# kbit und KB?



## Gabi (15. Dezember 2003)

Hi,

ich hab mal eine *ganz* dumme Frage!
Mein ADSL Anbieter beschreibt eine Übertragungsrate
von bis zu 768 kbit/s. Nun habe ich bei diversen Downloads
nur so zwischen 50 u. 70 KB/s (wird ja angezeigt)!

Nun meine blöde Frage:
Ist *kbit/s* das selbe wie *KB/s*?
Ich komm ganz durcheinander ... *heul*

Gabi


----------



## Jan Seifert (15. Dezember 2003)

8kbit/s = 1kb/s


----------



## Tim C. (15. Dezember 2003)

Bedingt durch die Tatsache, dass 8Bit = 1Byte sind 768kbit/s maximaler Downstream ein theoretisches Maximum von 96kb(yte)/s.

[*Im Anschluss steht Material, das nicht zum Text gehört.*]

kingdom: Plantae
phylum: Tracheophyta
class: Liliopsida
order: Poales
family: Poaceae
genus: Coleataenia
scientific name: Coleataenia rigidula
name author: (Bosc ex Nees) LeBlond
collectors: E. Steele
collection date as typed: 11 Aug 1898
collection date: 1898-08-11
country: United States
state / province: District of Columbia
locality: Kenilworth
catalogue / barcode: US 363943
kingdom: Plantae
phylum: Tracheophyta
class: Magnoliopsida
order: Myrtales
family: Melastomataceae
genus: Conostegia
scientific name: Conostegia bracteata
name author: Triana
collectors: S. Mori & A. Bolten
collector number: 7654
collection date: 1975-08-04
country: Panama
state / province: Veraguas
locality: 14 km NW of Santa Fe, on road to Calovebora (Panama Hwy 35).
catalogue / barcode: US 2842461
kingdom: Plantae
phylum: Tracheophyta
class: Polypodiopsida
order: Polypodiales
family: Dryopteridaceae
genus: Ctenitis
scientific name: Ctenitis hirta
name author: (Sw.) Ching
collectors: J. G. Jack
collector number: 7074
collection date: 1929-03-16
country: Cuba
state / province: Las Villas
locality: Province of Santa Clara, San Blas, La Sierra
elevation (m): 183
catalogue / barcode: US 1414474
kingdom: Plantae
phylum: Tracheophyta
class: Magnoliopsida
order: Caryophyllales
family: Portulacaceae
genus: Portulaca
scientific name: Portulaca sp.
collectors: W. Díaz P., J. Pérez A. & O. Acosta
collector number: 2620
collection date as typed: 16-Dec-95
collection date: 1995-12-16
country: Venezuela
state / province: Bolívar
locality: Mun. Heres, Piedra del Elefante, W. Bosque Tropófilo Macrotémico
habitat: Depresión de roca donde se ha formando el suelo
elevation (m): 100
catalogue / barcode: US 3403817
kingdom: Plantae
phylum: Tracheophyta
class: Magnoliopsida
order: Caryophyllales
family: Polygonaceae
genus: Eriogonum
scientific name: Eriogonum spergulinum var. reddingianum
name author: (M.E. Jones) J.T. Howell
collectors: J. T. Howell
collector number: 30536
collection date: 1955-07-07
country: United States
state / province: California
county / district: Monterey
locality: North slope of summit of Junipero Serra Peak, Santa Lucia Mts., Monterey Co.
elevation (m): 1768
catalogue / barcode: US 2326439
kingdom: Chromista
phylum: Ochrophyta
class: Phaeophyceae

In der Praxis liegt man allerdings meist darunter.


----------



## Gabi (15. Dezember 2003)

vielen dank für eure antwort
man lernt nie aus!  

Gabi


----------



## Georg Melher (15. Dezember 2003)

Hier hast Du mal die Tabelle von ADSL-Support.de :


----------



## Christian Fein (16. Dezember 2003)

nix da:
8 Bit == ein lustiger Abend


----------



## Avariel (16. Dezember 2003)

Hilfe, spammender Admin


----------



## Ben Ben (16. Dezember 2003)

mit unisys wäre der abend lustiger...1byte == 9 bit (=


----------



## tuxracer (16. Dezember 2003)

@Ben Ben  


ich will Dir den Witz ja nicht versauen, aber ich versteh den Witz nich.

Ich will auch mitlachen


----------



## Christian Fein (16. Dezember 2003)

> _Original geschrieben von tuxracer _
> *@Ben Ben
> 
> 
> ...



Unisys und GIF:
bei 8-Bit-Farbindizes sind die Kodes anfangs 9 Bit lang, ohne anfängliche und Spezialkodes stehen also noch 254 zur Verfügung. 

aus:
http://goethe.ira.uka.de/seminare/redundanz/vortrag10/


----------